_Task description:_ Filter the listing and keep only the lines with the word "Bulvarı".

[Dataset records Boundary: Start]

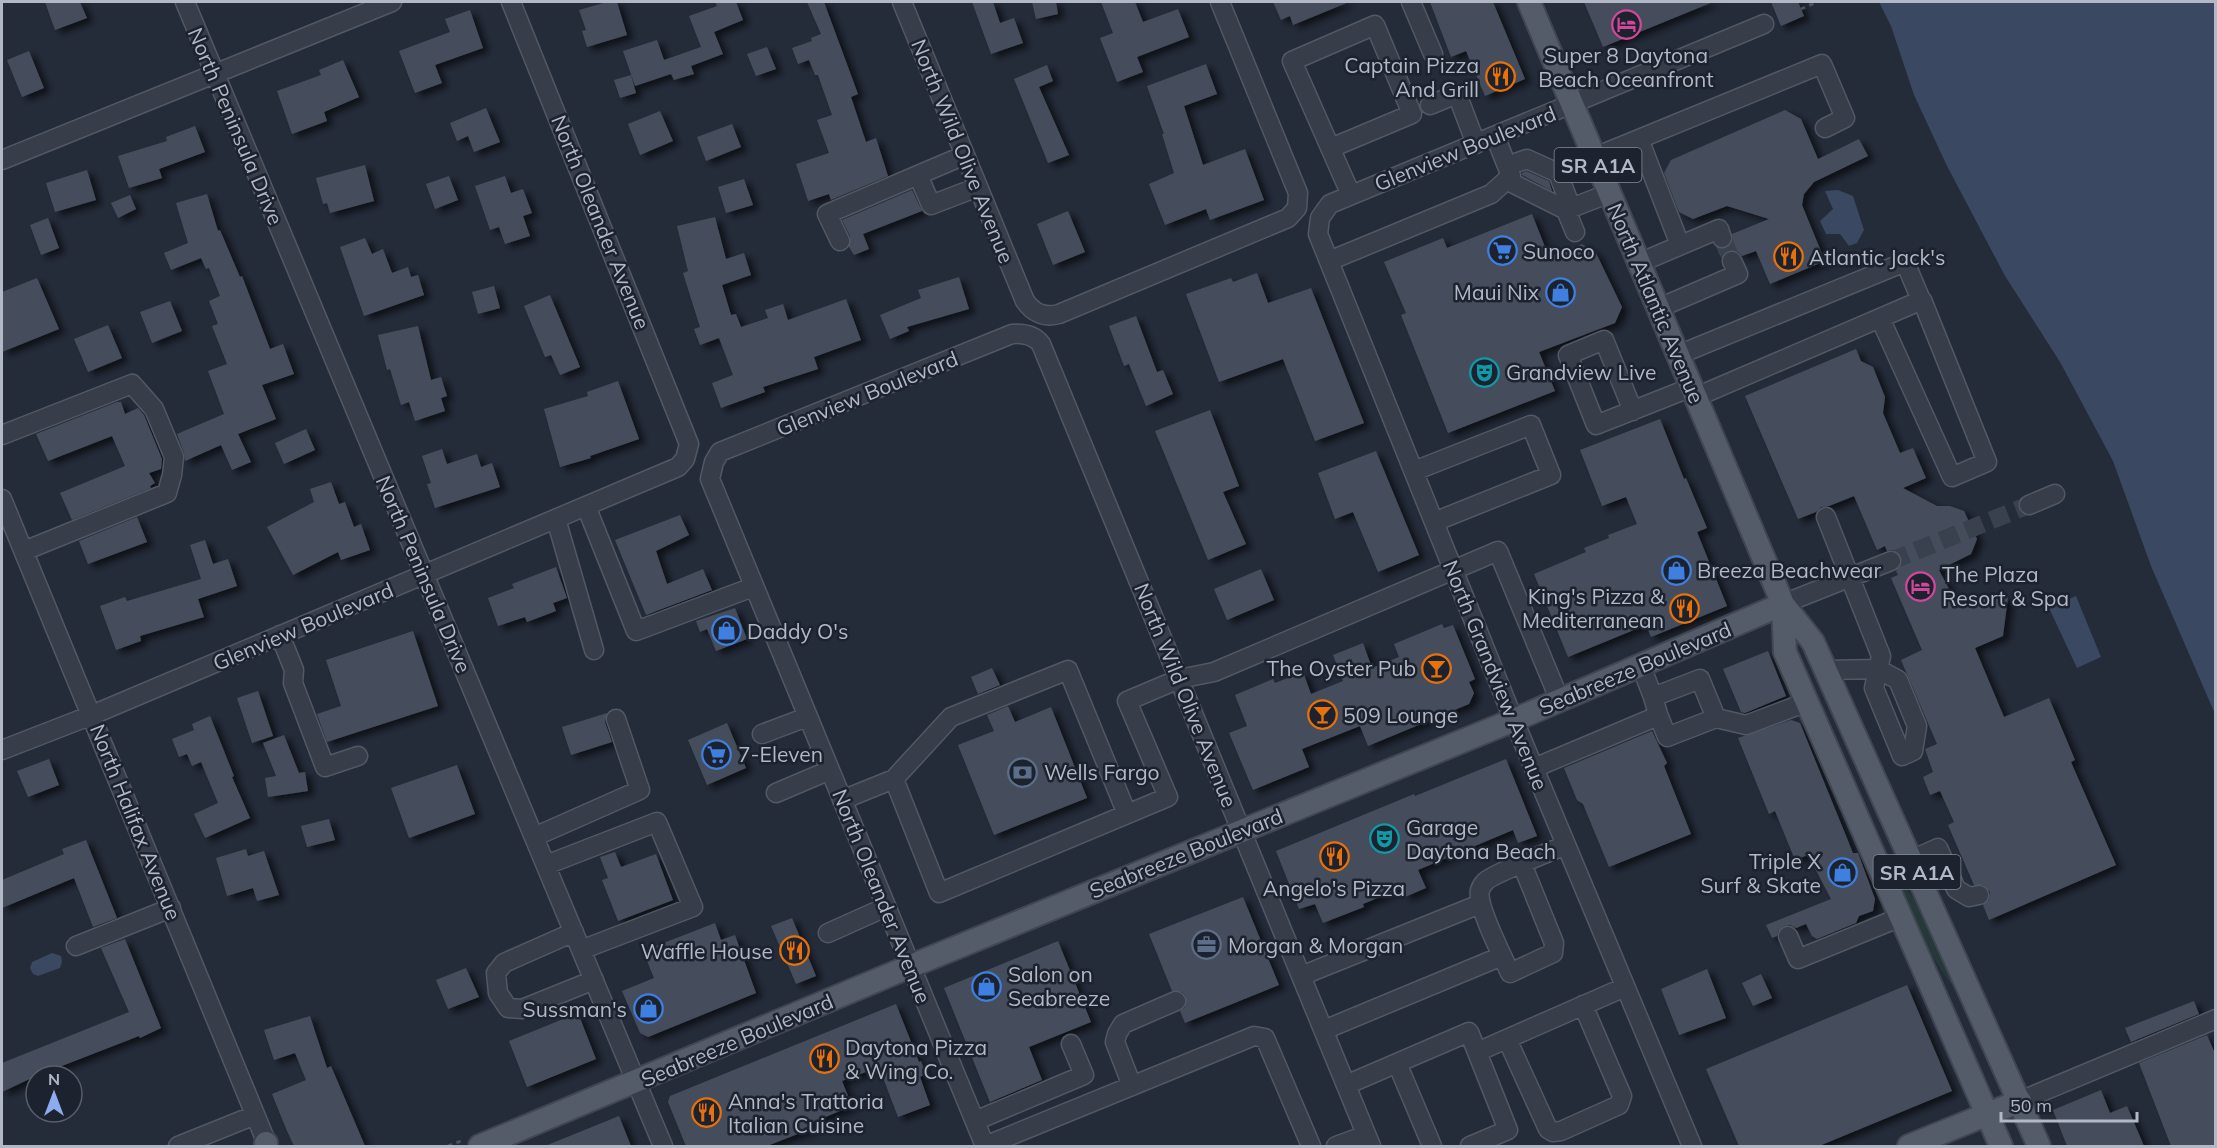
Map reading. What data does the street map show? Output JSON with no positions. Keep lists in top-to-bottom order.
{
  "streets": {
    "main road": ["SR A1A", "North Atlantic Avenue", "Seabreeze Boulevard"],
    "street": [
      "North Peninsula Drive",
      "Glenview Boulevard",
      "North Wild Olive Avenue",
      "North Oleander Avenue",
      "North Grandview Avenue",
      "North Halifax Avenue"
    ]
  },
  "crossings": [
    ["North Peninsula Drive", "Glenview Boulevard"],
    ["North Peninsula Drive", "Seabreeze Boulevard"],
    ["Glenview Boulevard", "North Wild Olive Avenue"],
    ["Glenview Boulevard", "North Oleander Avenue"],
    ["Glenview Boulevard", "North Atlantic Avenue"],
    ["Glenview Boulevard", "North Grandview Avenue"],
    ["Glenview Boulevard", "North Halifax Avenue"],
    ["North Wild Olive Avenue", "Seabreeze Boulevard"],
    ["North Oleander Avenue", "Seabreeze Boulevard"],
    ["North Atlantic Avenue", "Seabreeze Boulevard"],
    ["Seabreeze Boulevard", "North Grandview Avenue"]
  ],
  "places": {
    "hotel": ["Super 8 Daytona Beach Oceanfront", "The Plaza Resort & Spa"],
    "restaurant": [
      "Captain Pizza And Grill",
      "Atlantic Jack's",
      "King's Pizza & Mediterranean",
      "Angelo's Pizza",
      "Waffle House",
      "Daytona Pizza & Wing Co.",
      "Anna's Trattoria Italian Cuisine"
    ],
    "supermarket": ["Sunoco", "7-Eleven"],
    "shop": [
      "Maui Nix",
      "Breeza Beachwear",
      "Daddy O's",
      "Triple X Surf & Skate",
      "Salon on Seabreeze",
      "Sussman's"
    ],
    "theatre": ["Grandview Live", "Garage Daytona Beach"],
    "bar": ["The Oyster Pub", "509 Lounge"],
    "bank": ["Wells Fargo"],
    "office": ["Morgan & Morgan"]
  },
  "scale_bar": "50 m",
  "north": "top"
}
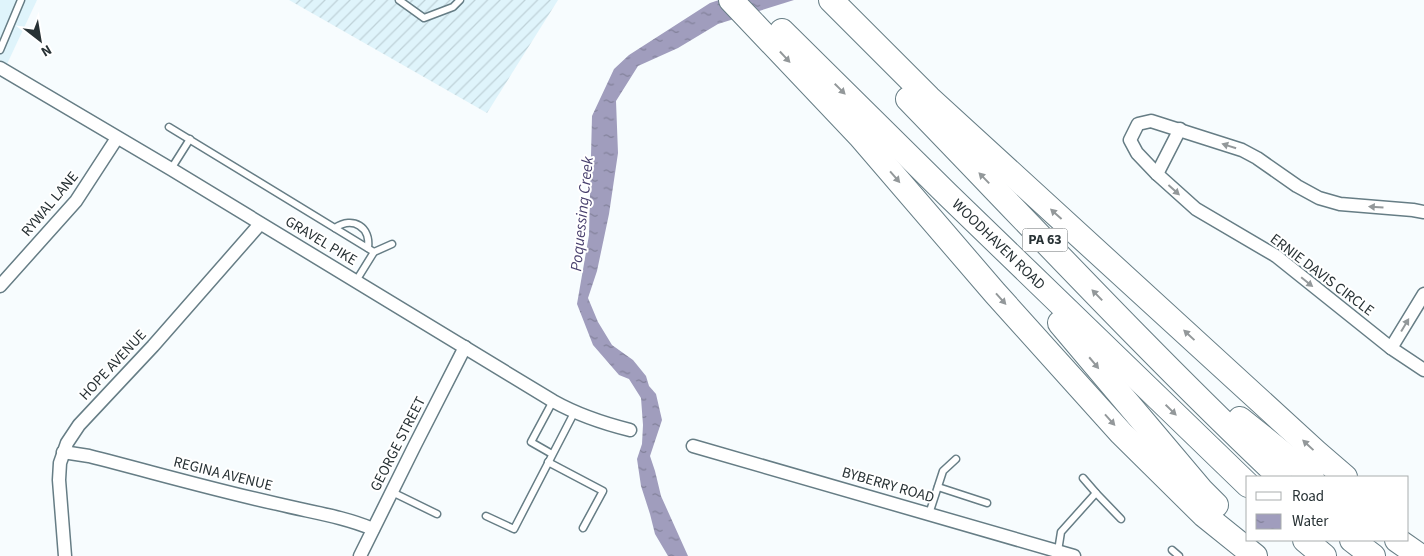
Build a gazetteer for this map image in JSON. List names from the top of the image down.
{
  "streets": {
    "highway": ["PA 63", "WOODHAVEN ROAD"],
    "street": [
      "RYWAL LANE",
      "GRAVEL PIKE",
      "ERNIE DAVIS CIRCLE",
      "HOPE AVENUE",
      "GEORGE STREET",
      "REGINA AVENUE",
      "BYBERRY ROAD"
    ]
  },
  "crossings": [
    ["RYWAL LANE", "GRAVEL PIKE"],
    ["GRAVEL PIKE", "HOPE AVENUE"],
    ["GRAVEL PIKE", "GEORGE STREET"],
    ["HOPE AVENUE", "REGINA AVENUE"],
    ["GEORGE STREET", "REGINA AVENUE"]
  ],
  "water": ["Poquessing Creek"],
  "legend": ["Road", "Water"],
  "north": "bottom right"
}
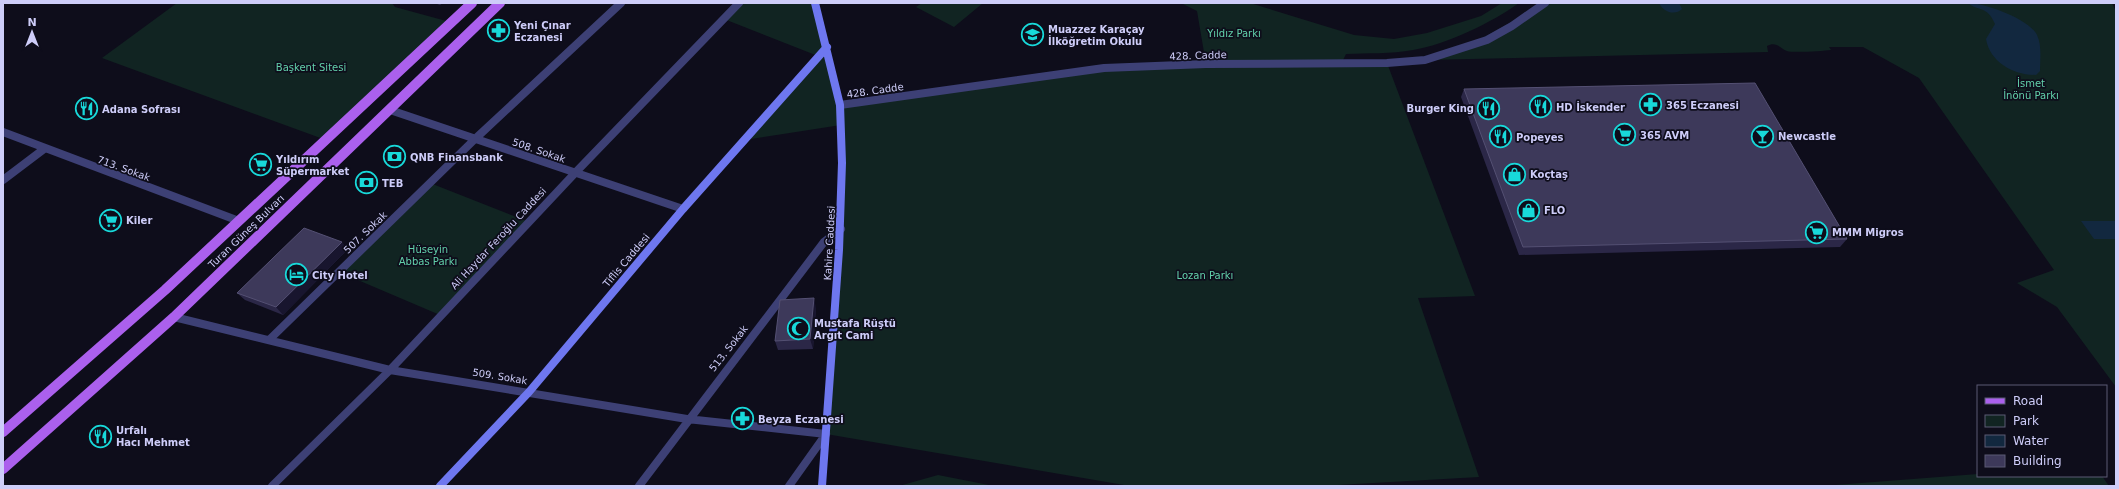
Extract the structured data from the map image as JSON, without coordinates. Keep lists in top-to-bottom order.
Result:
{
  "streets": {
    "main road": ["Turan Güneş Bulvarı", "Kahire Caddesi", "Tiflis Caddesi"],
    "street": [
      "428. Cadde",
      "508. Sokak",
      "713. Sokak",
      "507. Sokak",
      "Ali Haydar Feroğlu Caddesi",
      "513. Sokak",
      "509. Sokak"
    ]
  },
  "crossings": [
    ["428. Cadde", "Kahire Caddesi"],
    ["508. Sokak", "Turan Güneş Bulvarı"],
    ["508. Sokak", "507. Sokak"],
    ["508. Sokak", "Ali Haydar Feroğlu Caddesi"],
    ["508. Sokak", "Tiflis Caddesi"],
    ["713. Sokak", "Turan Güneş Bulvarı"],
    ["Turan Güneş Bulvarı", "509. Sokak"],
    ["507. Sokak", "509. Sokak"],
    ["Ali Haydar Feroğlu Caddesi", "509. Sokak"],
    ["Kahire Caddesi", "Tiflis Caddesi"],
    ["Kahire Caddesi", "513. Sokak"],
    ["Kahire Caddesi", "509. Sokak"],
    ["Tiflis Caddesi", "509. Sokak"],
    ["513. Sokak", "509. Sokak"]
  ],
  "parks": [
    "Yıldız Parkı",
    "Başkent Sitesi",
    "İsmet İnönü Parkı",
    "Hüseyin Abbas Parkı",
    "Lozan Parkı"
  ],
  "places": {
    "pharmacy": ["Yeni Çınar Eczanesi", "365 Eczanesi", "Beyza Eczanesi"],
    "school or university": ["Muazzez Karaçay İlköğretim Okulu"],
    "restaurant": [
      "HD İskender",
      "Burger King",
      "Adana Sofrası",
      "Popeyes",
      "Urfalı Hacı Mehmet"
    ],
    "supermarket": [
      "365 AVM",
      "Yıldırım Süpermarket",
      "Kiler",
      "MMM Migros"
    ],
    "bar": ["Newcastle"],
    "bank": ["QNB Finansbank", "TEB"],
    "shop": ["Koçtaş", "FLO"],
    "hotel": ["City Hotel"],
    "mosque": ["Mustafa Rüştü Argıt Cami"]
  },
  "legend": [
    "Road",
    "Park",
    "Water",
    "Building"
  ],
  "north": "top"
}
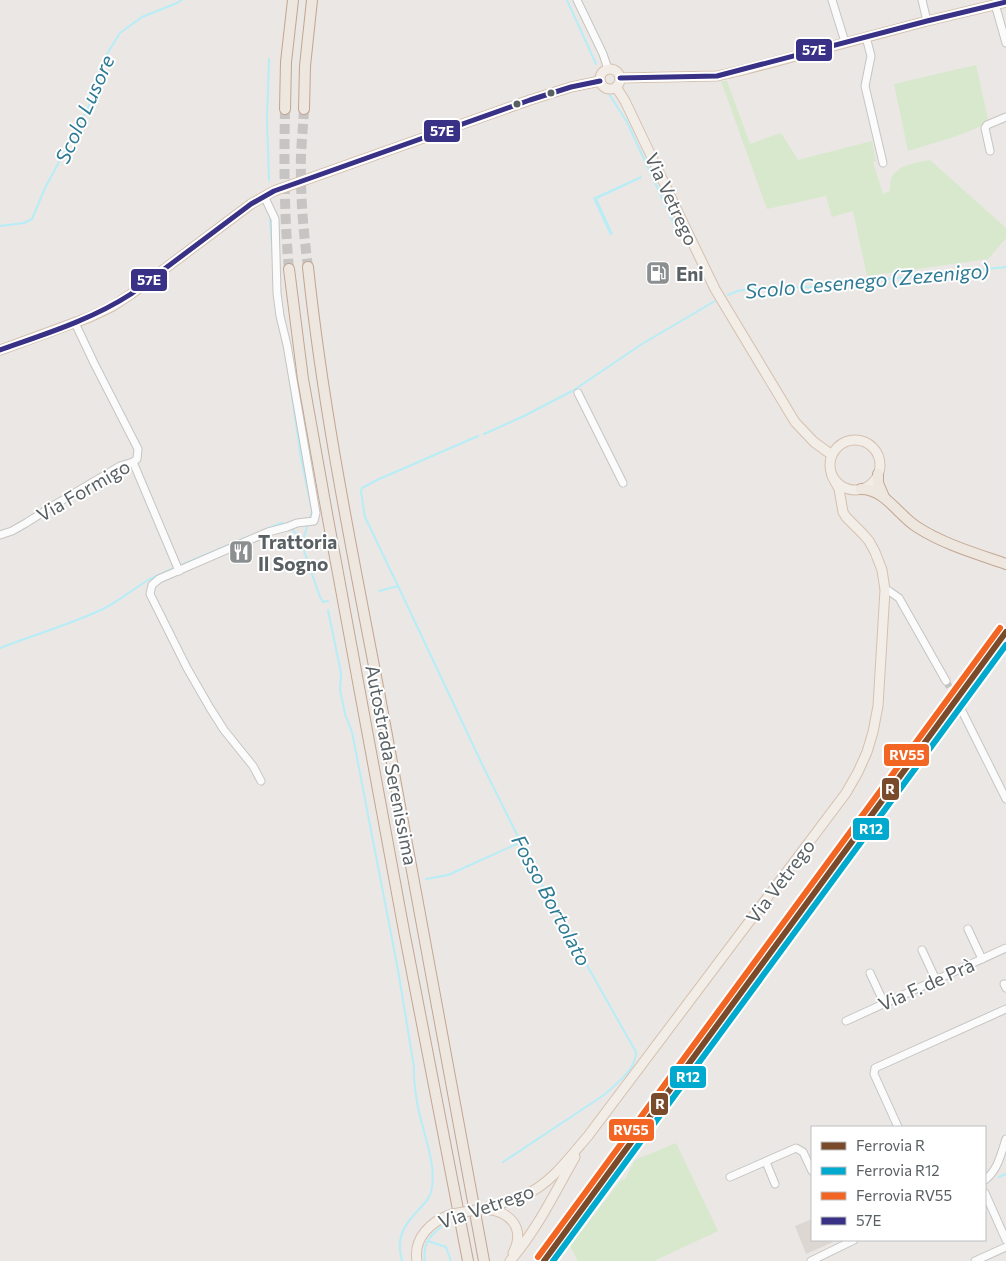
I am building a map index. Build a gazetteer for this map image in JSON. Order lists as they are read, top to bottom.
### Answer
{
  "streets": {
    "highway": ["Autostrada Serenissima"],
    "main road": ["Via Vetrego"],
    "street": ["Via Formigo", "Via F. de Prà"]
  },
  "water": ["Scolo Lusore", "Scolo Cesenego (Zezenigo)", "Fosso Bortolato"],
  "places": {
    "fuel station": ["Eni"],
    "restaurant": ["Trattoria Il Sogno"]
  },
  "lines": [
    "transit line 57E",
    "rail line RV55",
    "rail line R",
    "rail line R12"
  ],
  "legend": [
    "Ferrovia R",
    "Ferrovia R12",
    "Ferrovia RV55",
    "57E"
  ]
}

[Dataset records Boundary: End]

_Exercise answer:_
    "main road": ["Turan Güneş Bulvarı", "Kahire Caddesi", "Tiflis Caddesi"],
    ["508. Sokak", "Turan Güneş Bulvarı"],
    ["713. Sokak", "Turan Güneş Bulvarı"],
    ["Turan Güneş Bulvarı", "509. Sokak"],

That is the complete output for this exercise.